In conducting inference about discoveries from large networks, the goal is to discover patterns or relationships between interacting components of complex systems, said Daniels. While graph estimation techniques are available, a critical challenge remains in quantifying the uncertainty associated with the estimated graph features and implied interactions, particularly given the high risk of false positives related to big data. Other open questions include development of statistical tests of significance and modification of techniques to analyze dynamic networks that have structural changes over time.

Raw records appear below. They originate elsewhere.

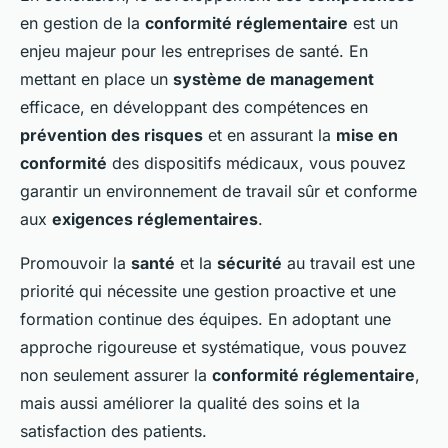
en gestion de la
conformité réglementaire
est un
enjeu majeur pour les entreprises de santé. En
mettant en place un
système de management
efficace, en développant des compétences en
prévention des risques
et en assurant la
mise en
conformité
des dispositifs médicaux, vous pouvez
garantir un environnement de travail sûr et conforme
aux
exigences réglementaires
.
Promouvoir la
santé
et la
sécurité
au travail est une
priorité qui nécessite une gestion proactive et une
formation continue des équipes. En adoptant une
approche rigoureuse et systématique, vous pouvez
non seulement assurer la
conformité réglementaire
,
mais aussi améliorer la qualité des soins et la
satisfaction des patients.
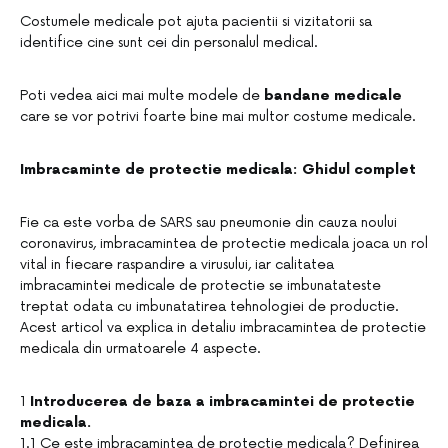
Costumele medicale pot ajuta pacientii si vizitatorii sa
identifice cine sunt cei din personalul medical.
Poti vedea aici mai multe modele de
b
andane medicale
care se vor potrivi foarte bine mai multor costume medicale.
Imbracaminte de protectie medicala: Ghidul complet
Fie ca este vorba de SARS sau pneumonie din cauza noului
coronavirus, imbracamintea de protectie medicala joaca un rol
vital in fiecare raspandire a virusului, iar calitatea
imbracamintei medicale de protectie se imbunatateste
treptat odata cu imbunatatirea tehnologiei de productie.
Acest articol va explica in detaliu imbracamintea de protectie
medicala din urmatoarele 4 aspecte.
1
Introducerea de baza a imbracamintei de protectie
medicala.
1.1 Ce este imbracamintea de protectie medicala? Definirea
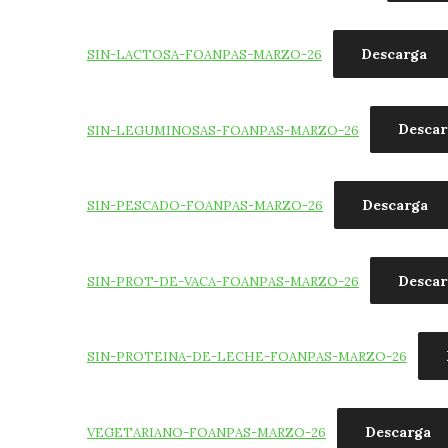
Descarga
SIN-LACTOSA-FOANPAS-MARZO-26
Descar
SIN-LEGUMINOSAS-FOANPAS-MARZO-26
Descarga
SIN-PESCADO-FOANPAS-MARZO-26
Descar
SIN-PROT-DE-VACA-FOANPAS-MARZO-26
SIN-PROTEINA-DE-LECHE-FOANPAS-MARZO-26
Descarga
VEGETARIANO-FOANPAS-MARZO-26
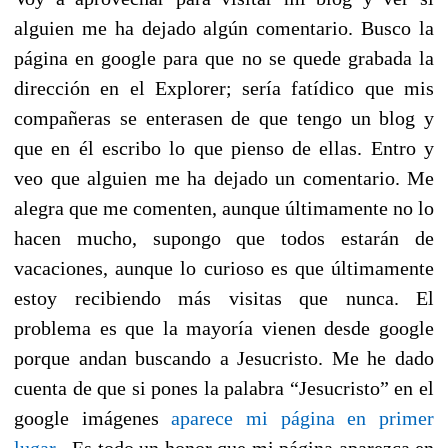
alguien me ha dejado algún comentario. Busco la
página en google para que no se quede grabada la
dirección en el Explorer; sería fatídico que mis
compañeras se enterasen de que tengo un blog y
que en él escribo lo que pienso de ellas. Entro y
veo que alguien me ha dejado un comentario. Me
alegra que me comenten, aunque últimamente no lo
hacen mucho, supongo que todos estarán de
vacaciones, aunque lo curioso es que últimamente
estoy recibiendo más visitas que nunca. El
problema es que la mayoría vienen desde google
porque andan buscando a Jesucristo. Me he dado
cuenta de que si pones la palabra “Jesucristo” en el
google imágenes
aparece mi página en primer
lugar
. Es todo un honor que mi página aparezca en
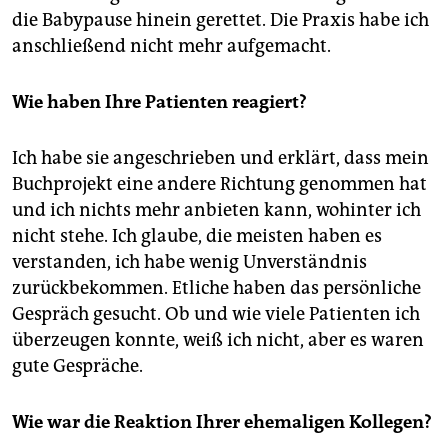
die Babypause hinein gerettet. Die Praxis habe ich
anschließend nicht mehr aufgemacht.
Wie haben Ihre Patienten reagiert?
Ich habe sie angeschrieben und erklärt, dass mein
Buchprojekt eine andere Richtung genommen hat
und ich nichts mehr anbieten kann, wohinter ich
nicht stehe. Ich glaube, die meisten haben es
verstanden, ich habe wenig Unverständnis
zurückbekommen. Etliche haben das persönliche
Gespräch gesucht. Ob und wie viele Patienten ich
überzeugen konnte, weiß ich nicht, aber es waren
gute Gespräche.
Wie war die Reaktion Ihrer ehemaligen Kollegen?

Making inferences based on the integration of diverse data sets poses many of the same challenges—for example, related to missing data and bias in available
data—as well as the additional hurdle of integrating data across many different temporal and spatial scales. As an illustrative example, Daniels encouraged participants to think about the challenges and assumptions necessary to estimate the health impacts of air pollution by combining large-scale weather data from satellite images, regional weather stations, localized pollution monitors, and health records.
Analyses of big data often require models with many more parameters (p) than there are observations (n), and a growing number of regularization tools have emerged (e.g., Lockhart et al., 2014; Mukherjee et al., 2015) based on the assumption of sparsity. Daniels explained that the general strategy with these regularization methods is to find the relationships with the greatest magnitude and assume that all others are negligible. While some regularization methods and associated penalties are more helpful than others, there is little formal treatment of uncertainty when these methods are used. This remains an open challenge, according to Daniels. Additionally, many of the current approaches have been developed for relatively simple settings, and it is unclear how these can be modified for more complex systems, particularly when the assumption of sparsity may not be valid. Daniels concluded by stating that because existing statistical tools are in many cases inadequate for supporting inference from big data, this workshop was designed to demonstrate the state of the art today and point to critical research opportunities over the next 10 years.